Illumina sequencing technology is based around sequencing by synthesis. What this means is that instead of sequencing the entirety of one sequence before moving on to another, all of the sequences in a run are sequenced simultaneously. Sequencing progresses by running a chemistry cycle which adds a tagged base to the end of each sequence cluster (which generates a single output sequence), followed by an imaging step where the newly added base is read.
It is commonly observed that as the number of sequencing cycles performed is increased the average quality of the base calls, as reported by the Phred Scores produced by the sequencer falls. The rate at which this fall happens will vary according to the type of sequencer used, the version of the sequencing chemistry and the nature of the library being sequenced.
This degradation in base call quality is most often observed in a plot of Phred scores vs chemistry cycle. This plot is produced internally in the illumina sequencing software but is also trivially reproduced by many of the common QC packages.
This loss of quality is really an expected side effect of the way the illumina platform works. In the Illumina sequencing system you do not sequence a single molecule, but rather an ensemble of identical molecules called a cluster. Clusters are necessary in order to generate enough signal to be seen by the imaging system but they also introduce the possibility of generating mixed signals.
When you run a chemistry cycle the assumption is that every molecule on the flowcell is extended by one base, but this isn’t actually true.
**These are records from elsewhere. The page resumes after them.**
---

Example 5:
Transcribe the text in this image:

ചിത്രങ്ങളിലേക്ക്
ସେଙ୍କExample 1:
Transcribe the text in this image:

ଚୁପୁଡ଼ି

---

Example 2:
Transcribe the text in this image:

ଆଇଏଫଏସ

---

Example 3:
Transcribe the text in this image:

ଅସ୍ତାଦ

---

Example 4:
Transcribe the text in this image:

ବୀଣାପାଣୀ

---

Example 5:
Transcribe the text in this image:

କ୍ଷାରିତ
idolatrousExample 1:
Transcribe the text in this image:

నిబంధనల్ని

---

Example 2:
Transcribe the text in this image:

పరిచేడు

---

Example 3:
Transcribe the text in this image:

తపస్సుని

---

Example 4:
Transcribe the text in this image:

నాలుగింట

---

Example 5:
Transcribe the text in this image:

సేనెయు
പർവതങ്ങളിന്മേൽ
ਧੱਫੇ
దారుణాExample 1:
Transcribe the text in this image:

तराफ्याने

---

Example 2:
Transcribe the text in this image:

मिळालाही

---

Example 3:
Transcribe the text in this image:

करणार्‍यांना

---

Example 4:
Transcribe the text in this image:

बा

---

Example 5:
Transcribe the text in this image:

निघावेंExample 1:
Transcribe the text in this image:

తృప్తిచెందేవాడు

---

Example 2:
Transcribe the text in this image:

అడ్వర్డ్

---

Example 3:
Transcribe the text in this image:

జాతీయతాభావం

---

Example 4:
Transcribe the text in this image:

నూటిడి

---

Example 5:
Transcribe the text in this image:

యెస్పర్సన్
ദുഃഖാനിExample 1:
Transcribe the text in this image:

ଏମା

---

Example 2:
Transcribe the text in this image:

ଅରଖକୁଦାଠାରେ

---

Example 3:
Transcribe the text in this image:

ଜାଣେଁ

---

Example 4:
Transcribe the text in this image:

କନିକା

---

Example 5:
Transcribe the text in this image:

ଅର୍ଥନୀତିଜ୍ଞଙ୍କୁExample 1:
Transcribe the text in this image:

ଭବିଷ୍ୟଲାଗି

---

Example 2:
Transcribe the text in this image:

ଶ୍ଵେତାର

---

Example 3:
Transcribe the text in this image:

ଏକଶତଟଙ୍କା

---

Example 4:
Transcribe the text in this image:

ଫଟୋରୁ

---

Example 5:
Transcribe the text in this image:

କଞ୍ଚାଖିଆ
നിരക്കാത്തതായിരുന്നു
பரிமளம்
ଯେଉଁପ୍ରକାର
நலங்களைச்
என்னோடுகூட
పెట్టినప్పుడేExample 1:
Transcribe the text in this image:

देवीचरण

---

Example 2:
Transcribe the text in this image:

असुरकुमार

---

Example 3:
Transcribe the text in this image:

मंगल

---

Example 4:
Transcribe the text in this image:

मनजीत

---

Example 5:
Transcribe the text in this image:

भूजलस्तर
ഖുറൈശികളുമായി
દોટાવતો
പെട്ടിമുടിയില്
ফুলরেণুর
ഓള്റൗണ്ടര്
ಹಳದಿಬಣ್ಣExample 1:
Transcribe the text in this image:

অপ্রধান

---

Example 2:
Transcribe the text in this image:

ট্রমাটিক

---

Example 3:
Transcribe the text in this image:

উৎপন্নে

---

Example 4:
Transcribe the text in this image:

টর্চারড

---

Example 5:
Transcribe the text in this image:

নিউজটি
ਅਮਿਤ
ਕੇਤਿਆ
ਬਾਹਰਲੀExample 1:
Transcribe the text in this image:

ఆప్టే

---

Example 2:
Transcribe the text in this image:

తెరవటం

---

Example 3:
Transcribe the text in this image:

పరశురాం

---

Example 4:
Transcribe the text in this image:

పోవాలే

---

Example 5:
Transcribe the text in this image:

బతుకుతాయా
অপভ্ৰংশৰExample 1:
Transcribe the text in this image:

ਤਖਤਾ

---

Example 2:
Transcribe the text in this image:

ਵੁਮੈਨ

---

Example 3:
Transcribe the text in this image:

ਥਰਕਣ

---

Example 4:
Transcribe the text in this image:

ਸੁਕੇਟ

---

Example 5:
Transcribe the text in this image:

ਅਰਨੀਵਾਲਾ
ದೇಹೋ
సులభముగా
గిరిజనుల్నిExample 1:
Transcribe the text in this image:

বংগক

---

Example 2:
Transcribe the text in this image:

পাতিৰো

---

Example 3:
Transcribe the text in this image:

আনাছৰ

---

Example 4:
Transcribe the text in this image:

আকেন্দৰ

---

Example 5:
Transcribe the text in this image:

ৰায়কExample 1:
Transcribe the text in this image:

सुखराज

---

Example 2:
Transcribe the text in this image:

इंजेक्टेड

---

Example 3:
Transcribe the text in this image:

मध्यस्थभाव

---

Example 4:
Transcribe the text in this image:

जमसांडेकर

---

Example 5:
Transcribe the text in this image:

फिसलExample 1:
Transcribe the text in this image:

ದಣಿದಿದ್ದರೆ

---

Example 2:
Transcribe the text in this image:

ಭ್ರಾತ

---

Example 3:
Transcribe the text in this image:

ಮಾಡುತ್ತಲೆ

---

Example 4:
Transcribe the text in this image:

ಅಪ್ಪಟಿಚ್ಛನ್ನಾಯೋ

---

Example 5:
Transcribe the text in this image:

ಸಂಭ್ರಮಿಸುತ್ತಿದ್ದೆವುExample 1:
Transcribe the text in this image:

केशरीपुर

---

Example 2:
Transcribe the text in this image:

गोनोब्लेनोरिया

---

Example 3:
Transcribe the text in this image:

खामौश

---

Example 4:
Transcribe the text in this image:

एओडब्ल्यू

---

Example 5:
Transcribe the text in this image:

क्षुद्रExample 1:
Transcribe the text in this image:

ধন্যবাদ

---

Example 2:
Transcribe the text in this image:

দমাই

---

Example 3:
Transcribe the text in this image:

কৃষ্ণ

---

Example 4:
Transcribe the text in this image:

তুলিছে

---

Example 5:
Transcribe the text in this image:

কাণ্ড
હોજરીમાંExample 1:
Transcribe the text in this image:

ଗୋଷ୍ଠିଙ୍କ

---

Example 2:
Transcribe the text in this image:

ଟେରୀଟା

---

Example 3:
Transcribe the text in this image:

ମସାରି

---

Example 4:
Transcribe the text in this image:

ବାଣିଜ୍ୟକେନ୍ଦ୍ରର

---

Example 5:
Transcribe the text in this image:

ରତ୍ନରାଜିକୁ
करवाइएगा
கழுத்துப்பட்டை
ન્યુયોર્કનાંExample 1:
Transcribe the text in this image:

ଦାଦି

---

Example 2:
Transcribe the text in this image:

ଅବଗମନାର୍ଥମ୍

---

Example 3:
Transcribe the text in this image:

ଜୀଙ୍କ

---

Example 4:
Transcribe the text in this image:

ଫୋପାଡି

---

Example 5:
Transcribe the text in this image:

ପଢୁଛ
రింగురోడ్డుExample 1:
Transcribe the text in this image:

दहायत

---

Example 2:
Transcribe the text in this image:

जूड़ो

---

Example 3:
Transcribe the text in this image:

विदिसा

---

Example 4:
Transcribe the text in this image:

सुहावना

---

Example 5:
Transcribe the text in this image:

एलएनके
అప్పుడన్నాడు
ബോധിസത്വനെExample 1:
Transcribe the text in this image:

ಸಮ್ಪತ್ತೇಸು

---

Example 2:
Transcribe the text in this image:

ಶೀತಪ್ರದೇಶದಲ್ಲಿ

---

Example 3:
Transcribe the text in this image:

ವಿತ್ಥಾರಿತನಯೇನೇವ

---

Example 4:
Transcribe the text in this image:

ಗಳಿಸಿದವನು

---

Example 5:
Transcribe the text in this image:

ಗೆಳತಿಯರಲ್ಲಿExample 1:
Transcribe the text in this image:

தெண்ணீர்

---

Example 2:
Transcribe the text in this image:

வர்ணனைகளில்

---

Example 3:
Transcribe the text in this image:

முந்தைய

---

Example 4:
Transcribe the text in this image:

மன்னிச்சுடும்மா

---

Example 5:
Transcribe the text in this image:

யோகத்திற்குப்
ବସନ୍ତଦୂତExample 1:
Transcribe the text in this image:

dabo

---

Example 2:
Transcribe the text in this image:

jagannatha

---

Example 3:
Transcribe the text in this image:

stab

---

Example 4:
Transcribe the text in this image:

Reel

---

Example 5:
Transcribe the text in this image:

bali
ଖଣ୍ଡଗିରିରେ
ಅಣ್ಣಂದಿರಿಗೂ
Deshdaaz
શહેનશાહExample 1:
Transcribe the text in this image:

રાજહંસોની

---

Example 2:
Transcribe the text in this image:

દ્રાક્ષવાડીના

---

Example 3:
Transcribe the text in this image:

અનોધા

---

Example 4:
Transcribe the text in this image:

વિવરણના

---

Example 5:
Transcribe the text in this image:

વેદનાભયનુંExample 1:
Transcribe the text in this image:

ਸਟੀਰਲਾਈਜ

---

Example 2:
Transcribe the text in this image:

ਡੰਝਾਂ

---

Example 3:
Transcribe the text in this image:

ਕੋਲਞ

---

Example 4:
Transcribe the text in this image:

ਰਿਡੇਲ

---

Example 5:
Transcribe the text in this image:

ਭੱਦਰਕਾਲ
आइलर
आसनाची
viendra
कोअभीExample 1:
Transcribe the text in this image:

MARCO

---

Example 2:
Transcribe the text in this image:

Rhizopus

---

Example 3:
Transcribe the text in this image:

Although most molecules will be extended a very small proportion will escape and will remain on the previous base. The means that after a few cycles of chemistry the signal coming from a cluster will actually be a mix of signals from the current base, but also some signal from the previous few bases. Illumina have a system in place to try to detect this effect, called phasing, and correct for it, but this correction can never be perfect so as more cycles of sequencing are performed the signal from a cluster becomes more mixed and the ability to determine the correct base call diminishes, eventually to the point that the true signal is effectively lost.
Mitigation and Prevention
There isn’t really any work round for this. The illumina base calling software already has code in place to try to correct for this effect, and improvements in the sequencing chemistry have aimed to increase the fidelity of the extensions, but further progress will need to come from illumina themselves.
This effect can easily be detected with the FastQC per base quality plot.